The Spice Bazaar is often called the Egyptian Bazaar, since so many goods came from Egypt. The shops offer all kinds of spices, some hard to find elsewhere. It's called the Yeni Cami in Turkish.
Outside the Spice Bazaar is a huge street market. Strolling through the labyrinth of narrow streets lined with shops, you can find nearly anything.
What to buy: I purchased some saffron, at a cut-rate price. It would have cost ten times more in the US. This spice is used in many rice dishes, and it only takes a pinch. Some of it is still in my kitchen.
What to pay: Generally, spices cost less here than in the US.
My Istanbul based American friend took me to this, her favorite shop in Misir Carsisi (Spice Market) this summer. They had an array of wonderful spices, herbs, dried eggplant and dried okra strung like leis that were hanging over us. My senses were engaged as I was surrounded by these wonderful aromas and the sight of deeply hued spices. We had tea and water too which were readily offered to us.
What to buy: Despite the name which means 'corn', you should buy all kids of spices plus dried okra, pre-mixed garam masala, Turkish saffron (safran), and the item I was hunting down, cocoa butter!
What to pay: 3 YTL for a good sized container of Turkish saffron, best prices in all of the bazaar.
When you visit the Spice Bazaar, take a short detour and check out the little shops behind it - this part is non-touristy and you'll see locals buying and selling lots of different things. I liked it as much as the Spice Bazaar itself.
The Spice Bazaar is L-shaped and to get to this area I'm talking about, when you get to the intersection of the two arms of the L, go out the door and you'll immediately be in this area. You can also get here by walking down from the Grand Bazaar but it is sort of a chaotic walk.
Also known as the Egyptian Market, this is another must see when in Istanbul. The building was constructed in the mid-17th century as part of the nearby Yeni Camii complex. A portion of the revenue generated at the bazaar went to support the operations of the mosque. While you can find bulk spices of all kinds (the variety of colors are a photographer's dream subject!), there are also vendors selling a variety of other goods, chief among them being lokum or Turkish Delight, a local confection which must be tried in one form or another (there are seemingly an endless array of varieties). Silks, scarves, chotchke, lamps, carpets...it's all here. As are the crowds as we experienced on a Saturday afternoon. And surprisingly tourists were not in the majority.

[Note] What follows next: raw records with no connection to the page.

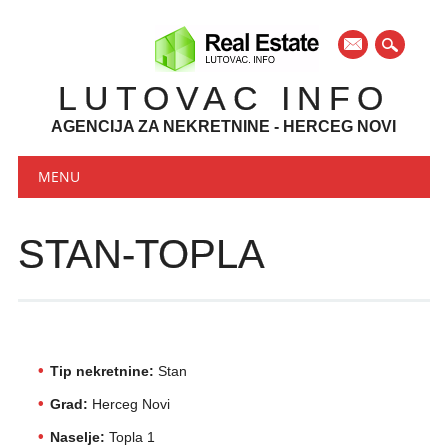
mail
LUTOVAC INFO
AGENCIJA ZA NEKRETNINE - HERCEG NOVI
Main menu
Skip to content
MENU
STAN-TOPLA
Tip nekretnine:
Stan
Grad:
Herceg Novi
Naselje:
Topla 1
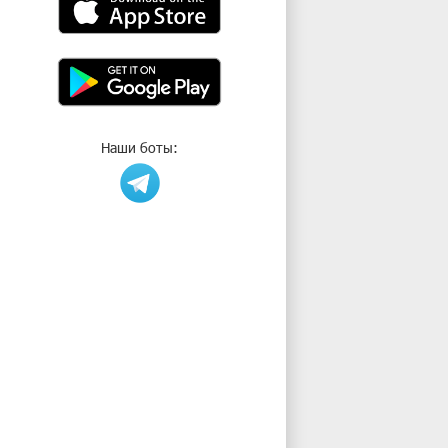
Наши боты:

What to buy: Spices, lokum, tourist trinkets
What to pay: Varies
This is the spice market.Outside there are nuts,spices,lokum(Turkish delight),tea,etc
Inside there are jewelary shops,souveniers and food too
What to buy: Definitely you should buy lokum.It is so so delicios....
What to pay: The kilo of the regular is between 4-6 YTL and these one with nuts is 7-10 YTL per kilo
The Egyptian Bazaar or Spice Market is busy and bustling and the atmosphere is great. As soon as you approach the Market, you can smell the aromas of cardamon, ginger, paprika, saffron and pepper.
It was nice to stroll around the stalls, sampling different types of Turkish Delight sweets and looking at the display of pretty coloured spices.
Note: The Egyptian Bazaar/Spice Market is closed on Sundays.
What to buy: Spices. Turkish Delights. Herbal teas.
What to pay: There's isn't much variation in price, but I always find it's a good idea to go around the Bazaar once and then come back to the stall where you're happy with the price of what you want to buy - that's if you can find it! Don't forget to haggle too.